I probably really would, Andy doesn't say, and is extra glad he's mostly avoided Mikey. If he'd been worse than normal, Andy doesn't even want to know.

"I think they might believe it," Frank says, cocking his head to the side with a smile.

"Whatever," Bob cuffs the back of Frank's head gently, barely rustling Frank's hair. "Anyway, thanks," Bob says, and walks over the closed door that separates the rooms.

"Oh, well, it's my job," Andy says, mouth twitching into a smile he can't resist. He ducks his head.

"You might not want to go in there," Joe says, abruptly. Bob's hand freezes over the door handle.

"What? Is it really bad? Worse than in here?" Frank says, eyebrows raised as he walks over to Bob at the door, sounding excited.

"Oh, it's just. Pete and Pat—"Andy starts and is thankful when he's cut off.

"Jesus Christ," Bob says, getting the door six inches open and slamming it shut as Andy speaks.

"Well they're probably just patching Pete up _so far_—" Joe starts, eyes wide and innocent.

"So they came in through the windows, yeah? Our people are on the roof now, but I'm thinking maybe we should send someone across the street too," Bob thinks out loud, talking deliberately over the top of Joe, while Joe trails off smiling. Bob steps forward and pokes his head out the gapingly open space where the windows were, looking up and down the building's side.
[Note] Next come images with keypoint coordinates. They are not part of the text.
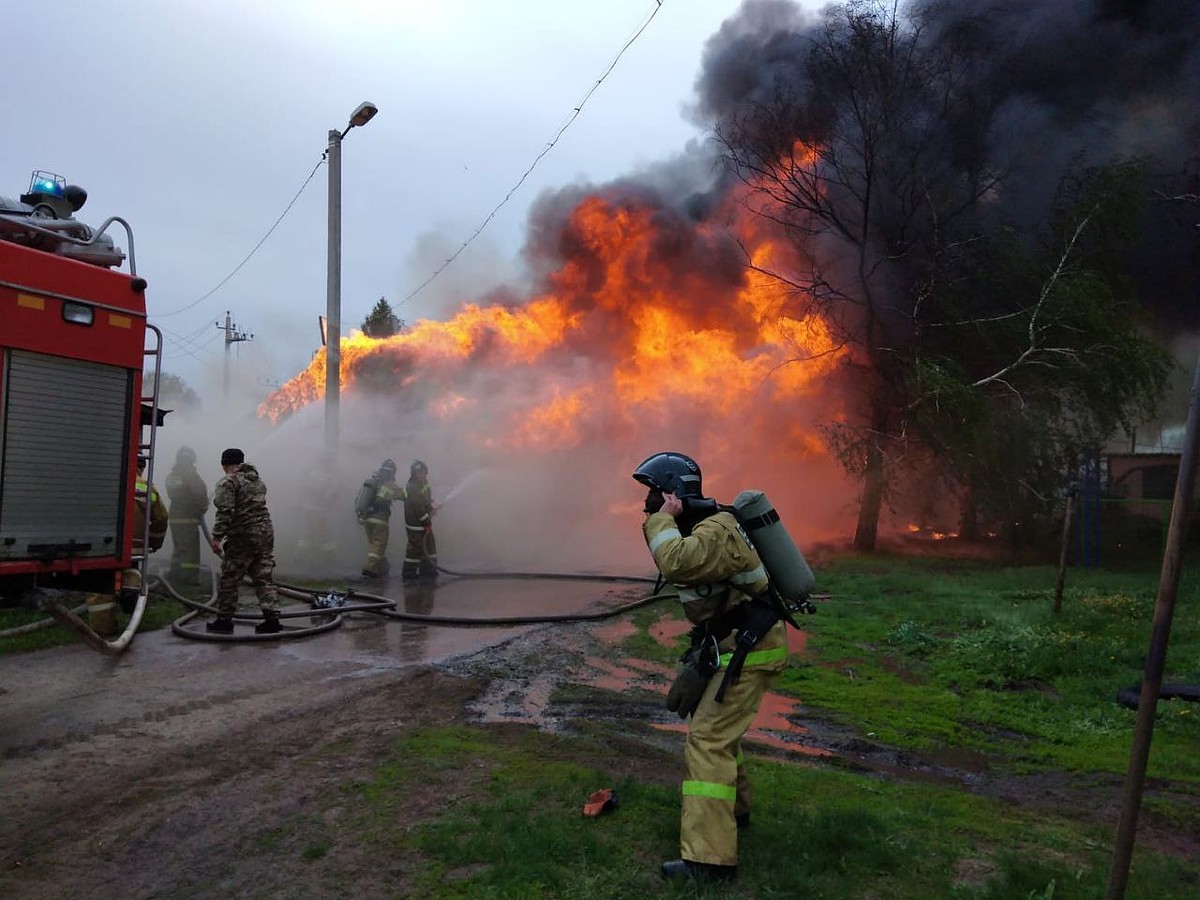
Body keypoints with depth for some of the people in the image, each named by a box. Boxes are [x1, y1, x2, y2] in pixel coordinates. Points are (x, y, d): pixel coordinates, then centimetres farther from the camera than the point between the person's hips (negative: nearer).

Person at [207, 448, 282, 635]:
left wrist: (217, 537, -15)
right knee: (263, 578, 9)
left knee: (229, 579, 5)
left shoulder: (228, 482, -7)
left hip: (243, 537, -7)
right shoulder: (258, 481, 18)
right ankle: (272, 619, 5)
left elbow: (225, 512, -16)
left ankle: (224, 620, 13)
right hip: (266, 533, 7)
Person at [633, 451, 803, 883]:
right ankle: (733, 808, 44)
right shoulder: (699, 527, 10)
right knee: (718, 728, 24)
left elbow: (676, 564, -43)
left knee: (708, 740, -12)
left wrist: (662, 519, -28)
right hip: (733, 643, 10)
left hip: (748, 648, -10)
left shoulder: (715, 530, -23)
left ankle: (709, 856, -9)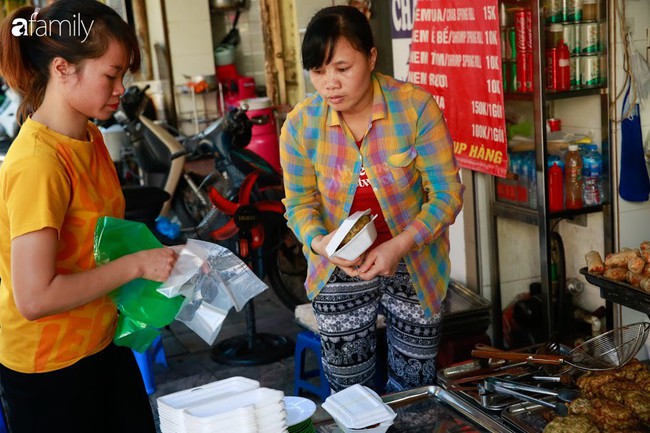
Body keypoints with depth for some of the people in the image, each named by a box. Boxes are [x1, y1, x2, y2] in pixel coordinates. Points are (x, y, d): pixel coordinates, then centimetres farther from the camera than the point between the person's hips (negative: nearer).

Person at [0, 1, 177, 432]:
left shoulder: (90, 137, 0)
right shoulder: (37, 163, -26)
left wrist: (160, 257, -1)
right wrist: (136, 265, -22)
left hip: (102, 341, 8)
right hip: (49, 364, -8)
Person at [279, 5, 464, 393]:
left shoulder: (416, 107, -16)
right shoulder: (301, 124, -9)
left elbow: (447, 193, -13)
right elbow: (300, 202, 1)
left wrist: (401, 245, -27)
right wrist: (318, 242, -20)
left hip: (414, 267, -1)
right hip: (339, 271, 1)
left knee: (414, 391, 11)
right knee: (348, 394, 9)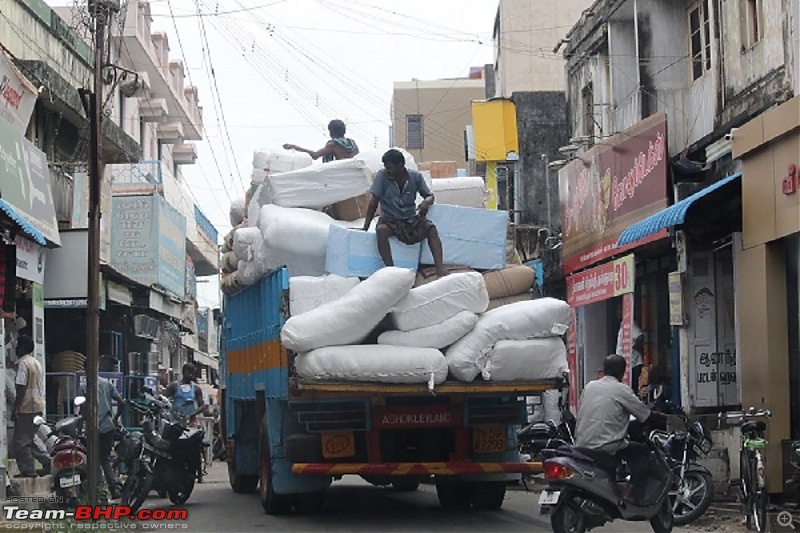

Andy looks around at the glinting glass and billowing piles of curtains. He nudges a corpse with his toe. It groans. "Oh," he says quietly and smiles, "this might help?" He adds a bit louder.

It's the guy Pete had knocked out first, and he groans wetly and rolls onto his side to cough up a mouthful of blood and a few teeth. When he finishes retching and looks up, Bob and Frank are holding their guns towards his temples.

"Hi," Andy says, stepping over this guy's body, one leg either side of his hips. The guy looks up with one eye wide, one scrunched shut and bleeding sluggishly behind his shattered goggles. Andy leans down, knife in hand, to look him in his good eye. "So, um. I'm just going to ask you a few things—"

\---

**Note:** Brent is an OC, not actually the former bassist of PatD, as I learned he was called Brent after I wrote this. He's also not anyone else in bandom called Brent, if there are any others. I'm just bad at choosing names like that.